- [Task directions] Give back every line of the material exactly. Skip the pictures.

- [Material provided]
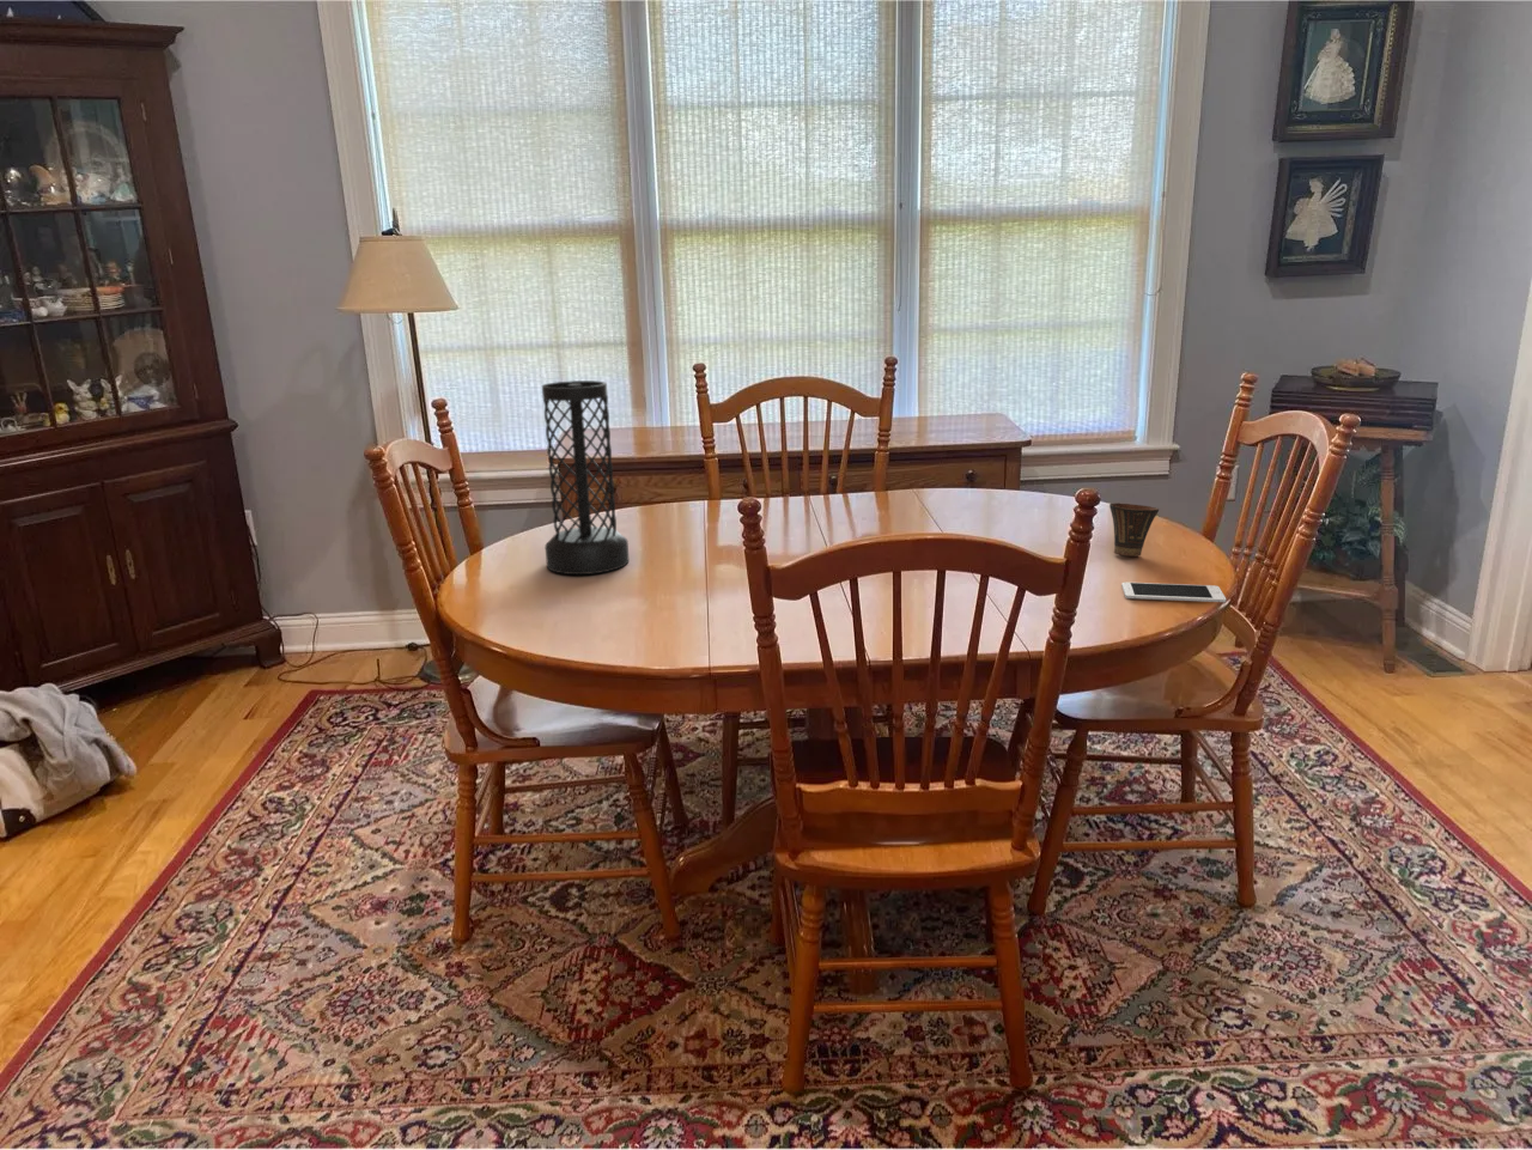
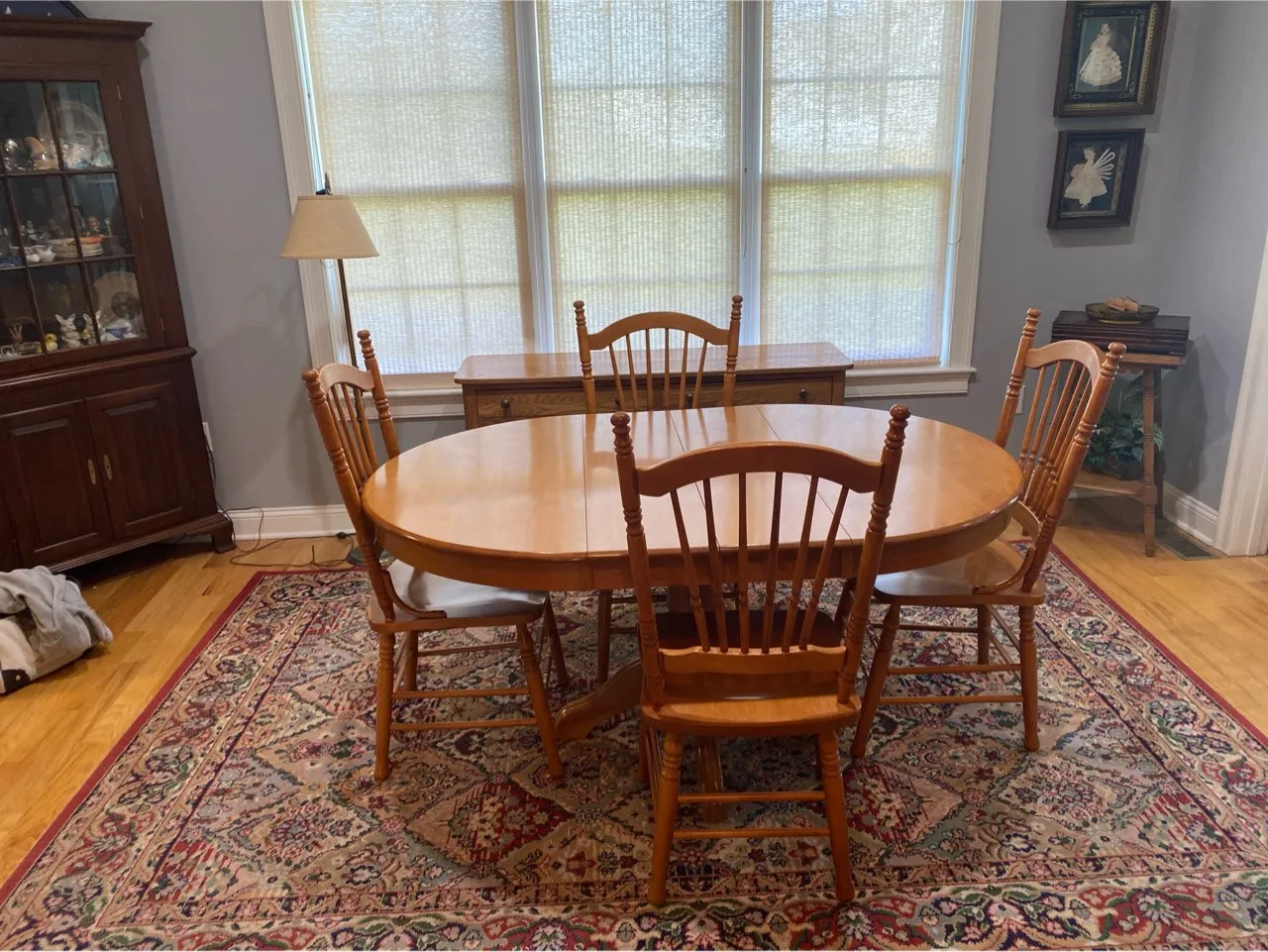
- cell phone [1120,581,1226,603]
- cup [1108,503,1160,558]
- vase [541,379,631,575]
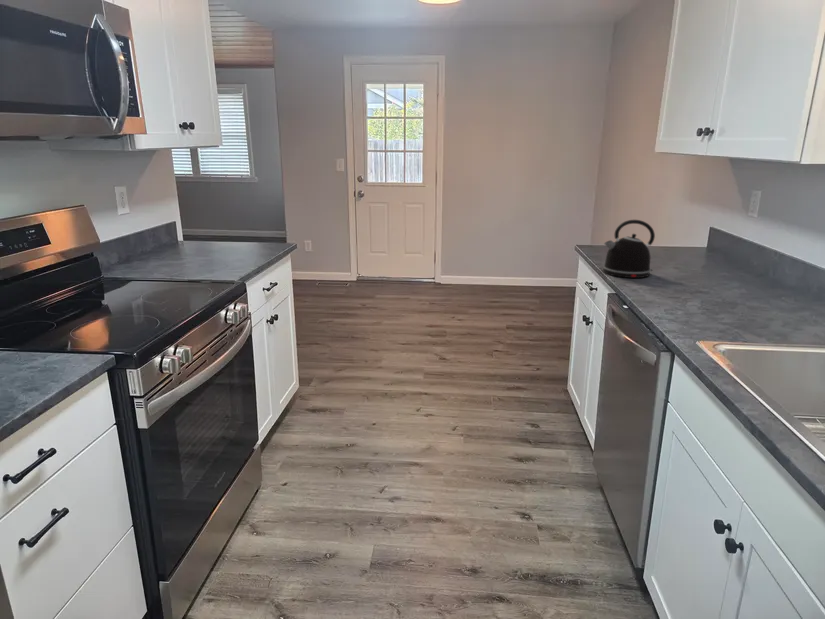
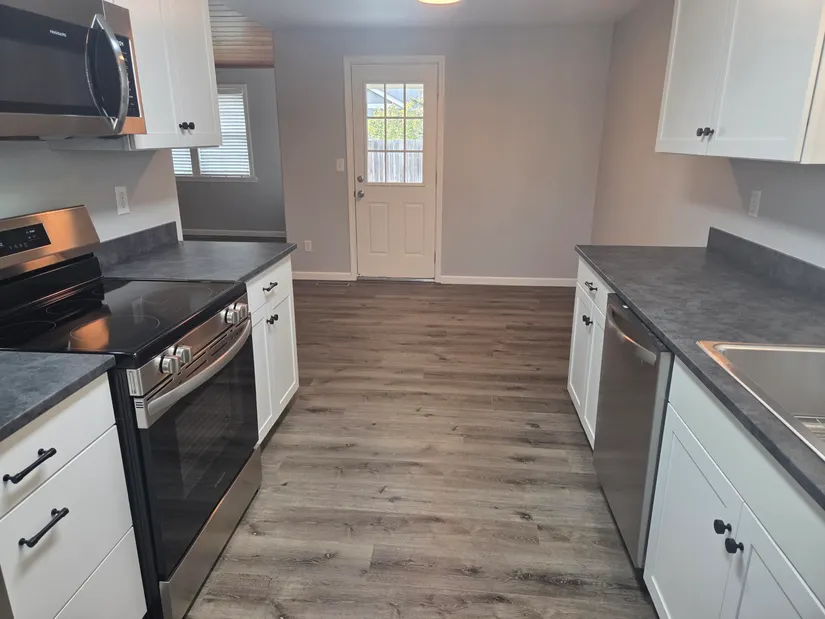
- kettle [602,219,656,279]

- [Result of the exercise]
- cell phone [1120,581,1226,603]
- cup [1108,503,1160,558]
- vase [541,379,631,575]
- kettle [602,219,656,279]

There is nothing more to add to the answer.